Take this for example, features with values (10000,1,100) and (20000,0,200). Using euclidean or  minkowski distance the second values change is overshadowed by the other first and third values change. By normalising all the changes in each value ar given similar measure. This allows the model to train more precisely and efficiently.

Using StandardScaler from scikit-learn. 

The mean and standard variance is calculated. The mean is subtracted from each value and subsequently divided by the variance.

The MinMaxScaler can also be used where the minimum is subtracted from each value and divided by the difference between maximum and minimum values.
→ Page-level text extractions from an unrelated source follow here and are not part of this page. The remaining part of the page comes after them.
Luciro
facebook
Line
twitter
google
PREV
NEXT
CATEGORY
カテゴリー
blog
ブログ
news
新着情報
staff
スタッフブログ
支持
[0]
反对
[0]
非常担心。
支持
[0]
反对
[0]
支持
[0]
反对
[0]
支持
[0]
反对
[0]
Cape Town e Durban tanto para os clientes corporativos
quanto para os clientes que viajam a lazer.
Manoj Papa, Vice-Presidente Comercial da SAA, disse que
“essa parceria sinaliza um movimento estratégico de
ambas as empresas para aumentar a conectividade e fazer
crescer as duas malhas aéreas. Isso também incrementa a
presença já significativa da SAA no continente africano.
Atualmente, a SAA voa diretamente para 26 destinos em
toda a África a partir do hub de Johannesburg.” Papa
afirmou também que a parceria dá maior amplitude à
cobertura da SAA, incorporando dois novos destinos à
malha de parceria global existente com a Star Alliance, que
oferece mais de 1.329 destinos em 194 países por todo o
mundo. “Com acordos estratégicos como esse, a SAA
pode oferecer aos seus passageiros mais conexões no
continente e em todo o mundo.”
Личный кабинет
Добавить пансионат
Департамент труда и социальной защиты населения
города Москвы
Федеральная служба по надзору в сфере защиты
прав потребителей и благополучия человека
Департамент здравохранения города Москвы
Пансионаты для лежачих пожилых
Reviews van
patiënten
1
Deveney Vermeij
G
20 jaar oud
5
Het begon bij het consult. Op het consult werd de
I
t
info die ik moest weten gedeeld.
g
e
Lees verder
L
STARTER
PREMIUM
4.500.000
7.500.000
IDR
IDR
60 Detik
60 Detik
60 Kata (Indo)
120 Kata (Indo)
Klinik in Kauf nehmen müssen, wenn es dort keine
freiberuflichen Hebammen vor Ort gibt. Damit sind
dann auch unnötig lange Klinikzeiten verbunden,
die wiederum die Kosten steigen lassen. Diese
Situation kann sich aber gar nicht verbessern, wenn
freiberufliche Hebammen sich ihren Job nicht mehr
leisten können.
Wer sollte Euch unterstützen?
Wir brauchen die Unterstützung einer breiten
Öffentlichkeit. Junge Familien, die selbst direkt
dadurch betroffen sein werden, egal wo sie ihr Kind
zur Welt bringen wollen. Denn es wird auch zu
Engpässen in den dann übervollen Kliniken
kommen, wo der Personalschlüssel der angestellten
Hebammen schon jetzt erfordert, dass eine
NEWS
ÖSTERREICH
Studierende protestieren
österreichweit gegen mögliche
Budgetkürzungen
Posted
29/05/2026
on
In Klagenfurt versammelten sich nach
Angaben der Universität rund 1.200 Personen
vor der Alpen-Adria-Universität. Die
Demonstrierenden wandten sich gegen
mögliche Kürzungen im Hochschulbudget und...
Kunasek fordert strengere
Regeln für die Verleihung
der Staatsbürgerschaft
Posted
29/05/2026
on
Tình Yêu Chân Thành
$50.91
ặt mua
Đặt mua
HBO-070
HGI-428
This done with every column in the features data before the splitting into train and test datasets.

In [None]:
scaler = StandardScaler()

X = scaler.fit_transform(X)
X = pd.DataFrame(X)
X.columns = ["income","age","loan"]
X.head()

In [None]:
X_train,X_test,y_train,y_test = train_test_split(X,y,test_size=0.2,shuffle=True)

Using the normalised data and making a model.

In [None]:
neigh = KNeighborsClassifier(n_neighbors=3)

model = neigh.fit(X_train,y_train)

y_pred = model.predict(X_test)

Calculating the accuracy and mean squared error.

In [None]:
print("Mean Squared Error: {:.3f}".format(mean_squared_error(y_pred,y_test)))
print("Accuracy score: {:.3f}".format(accuracy_score(y_pred,y_test)*100))

An accuracy of *97.500* is obtained with a mean squared error of *0.025*.

In [None]:
results_normalized = pd.DataFrame({"Actual Values":y_test,
                        "Predicted Values":y_pred})
results_normalized.head()

In [None]:
results_normalized.to_csv("k-NN_normalized.csv",index=False)

Plotting the confusion matrix to comapre with the previous model.

In [None]:
cm = confusion_matrix(y_pred,y_test)

def plot_confusion_matrix(cm,classes,title='Confusion Matrix',cmap=plt.cm.Blues):
    
    cm = cm.astype('float')/cm.sum(axis=1)[:,np.newaxis]
    plt.figure(figsize=(10,10))
    plt.imshow(cm,interpolation='nearest',cmap=cmap)
    plt.title(title)
    plt.colorbar()
    tick_marks = np.arange(len(classes))
    plt.xticks(tick_marks, classes, rotation=45)
    plt.yticks(tick_marks, classes)
    
    fmt = '.2f'
    thresh = cm.max()/2.
    for i,j in itertools.product(range(cm.shape[0]),range(cm.shape[1])):
        plt.text(j,i,format(cm[i,j],fmt),
                horizontalalignment="center",
                color="white" if cm[i,j] > thresh else "black")
        pass
    
    plt.ylabel('True Label')
    plt.xlabel('Predicted Label')
    pass

classes=['0','1']

plt.figure()
plot_confusion_matrix(cm,classes,title="Normalized KNN");
plt.show();

As it can be seen that this model is definitely better than the previous model.